Developers can move forward with plans
The old Stanford Home might not be in the same location the next time you pass by.
The community group Friends of the Stanford Home had filed a motion to appeal the decision by New York Supreme Court Judge Barry Kramer made on Sept. 3, which granted Highbridge Development the right to move the historic property to a new location on 12.5-acre site.
On Wednesday, Oct. 13, the Supreme Court Appellate Division of the Third Judicial Department denied the motion brought by the preservationists to keep the building located on its current site. When the group filed the appeal on Sept. 28,the Order to Show Cause stated the developer couldn't move the Stanford Home, but plans can now resume for the move.

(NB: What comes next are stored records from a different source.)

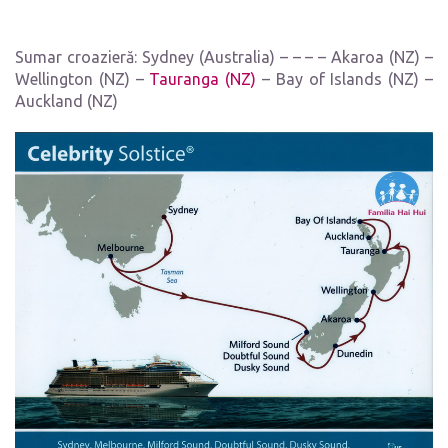
Sumar croazieră: Sydney (Australia) – – – – Akaroa (NZ) –
Wellington (NZ) –
Tauranga (NZ)
– Bay of Islands (NZ) –
Auckland (NZ)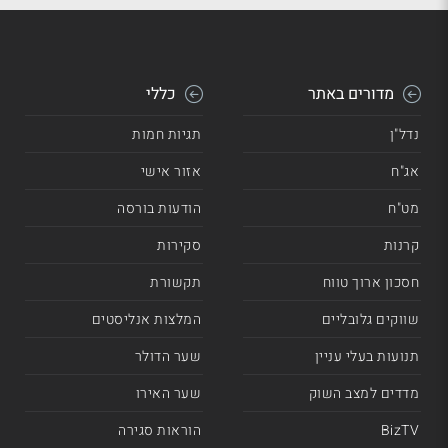
מדורים באתר
כללי
נדל"ן
תגיות חמות
אג"ח
אזור אישי
מט"ח
הודעות בורסה
קרנות
סקירות
חסכון ארוך טווח
תקשורת
שווקים גלובליים
המלצות אנליסטים
תנועות בעלי עניין
שער הדולר
מדדים למצב השוק
שער האירו
BizTV
הוראות סגירה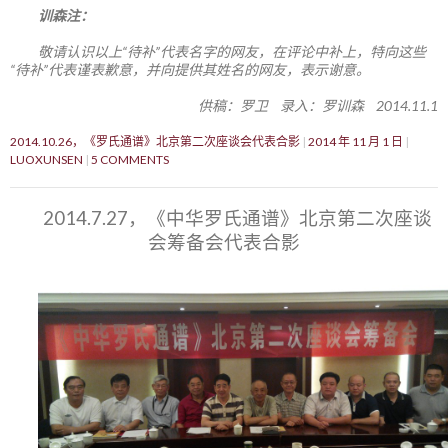
训森注：
敬请认识以上“待补”代表名字的网友，在评论中补上，特向这些
“待补”代表谨表歉意，并向提供其姓名的网友，表示谢意。
供稿：罗卫 录入：罗训森 2014.11.1
2014.10.26，《罗氏通谱》北京第二次座谈会代表合影
2014 年 11 月 1 日
LUOXUNSEN
5 COMMENTS
2014.7.27，《中华罗氏通谱》北京第二次座谈
会筹备会代表合影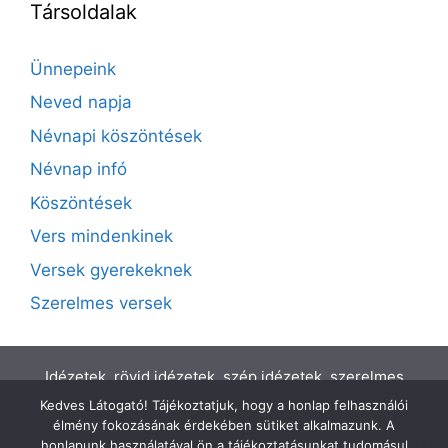
Társoldalak
Ünnepeink
Neved napja
Névnapi köszöntések
Névnap infó
Köszöntések
Vers mindenkinek
Versek gyerekeknek
Szerelmes versek
Idézetek, rövid idézetek, szép idézetek, szerelmes
idézetek, motivációs idézetek, idézetek híres
Kedves Látogató! Tájékoztatjuk, hogy a honlap felhasználói
emberektől, idézetek ünnepekre, születésnapi
élmény fokozásának érdekében sütiket alkalmazunk. A
idézetek, ballagási idézetek.
honlapunk használatával ön a tájékoztatásunkat tudomásul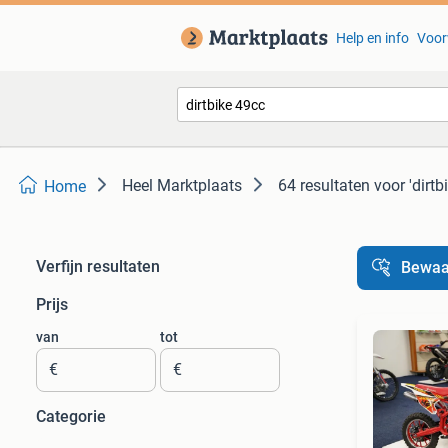
Help en info
Voor
Heel Marktplaats
64 resultaten
voor 'dirtb
Home
Verfijn resultaten
Bewaa
Prijs
van
tot
€
€
Categorie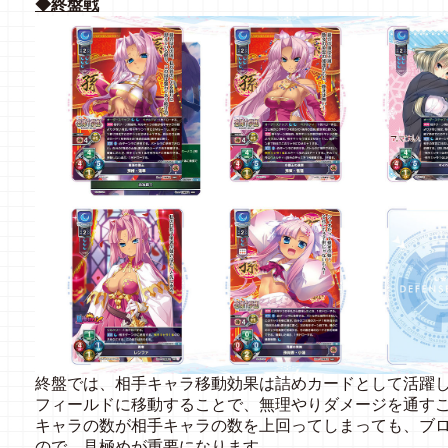
◆終盤戦
終盤では、相手キャラ移動効果は詰めカードとして活躍
フィールドに移動することで、無理やりダメージを通す
キャラの数が相手キャラの数を上回ってしまっても、ブ
ので、見極めが重要になります。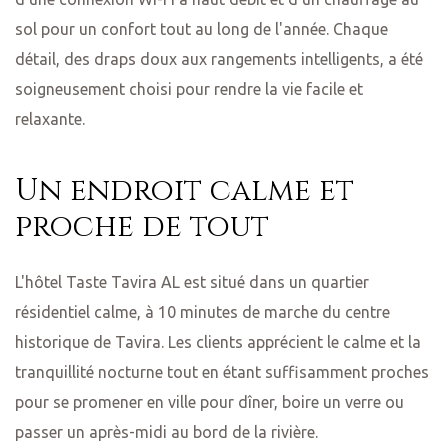
sol pour un confort tout au long de l'année. Chaque
détail, des draps doux aux rangements intelligents, a été
soigneusement choisi pour rendre la vie facile et
us dans
relaxante.
Un endroit calme et
horaires
proche de tout
L'hôtel Taste Tavira AL est situé dans un quartier
résidentiel calme, à 10 minutes de marche du centre
historique de Tavira. Les clients apprécient le calme et la
tranquillité nocturne tout en étant suffisamment proches
pour se promener en ville pour dîner, boire un verre ou
passer un après-midi au bord de la rivière.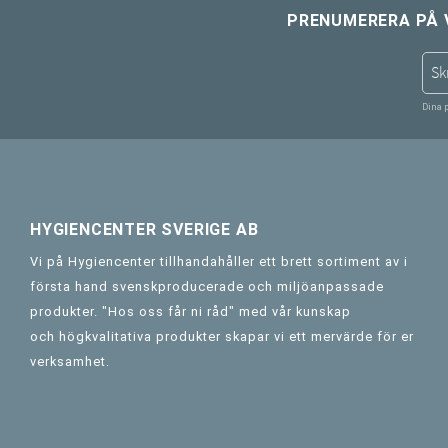
PRENUMERERA PÅ 
Dina 
HYGIENCENTER SVERIGE AB
Vi på Hygiencenter tillhandahåller ett brett sortiment av i
första hand svenskproducerade och miljöanpassade
produkter. "Hos oss får ni råd" med vår kunskap
och högkvalitativa produkter skapar vi ett mervärde för er
verksamhet.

I was disappointed, said Alex Brownstein, attorney for the community group, about the recent decision. "All we were really asking for is that the developer honors the proposal made to the town when initiating the project."
Peter Scagnelli, town attorney for Niskayuna, said he was glad to see the Supreme Court agreed with the town's decision to approve the move. When the developer approached the town about the move, the town Planning Board, as advised by Scagnelli, approved the change and said a further State Environmental Quality Review wasn't needed.
"It is a building with historical value, we don't want to see that destroyed, but we have to play the hand that is dealt to us," said Scagnelli. "The developer is going to move the house and it is going to be preserved."
ir lawsuit doesn't stop all development of the site and only restricts the move of the home, which in the original approval from 2007 stated the building would remain on the current site.
"The courts are very reluctant to stop work once it has begun, particularly once there has been an investment of dollars," said Brownstein. "I think there is a recognition that development would be discouraged if there were stops regularly in courts."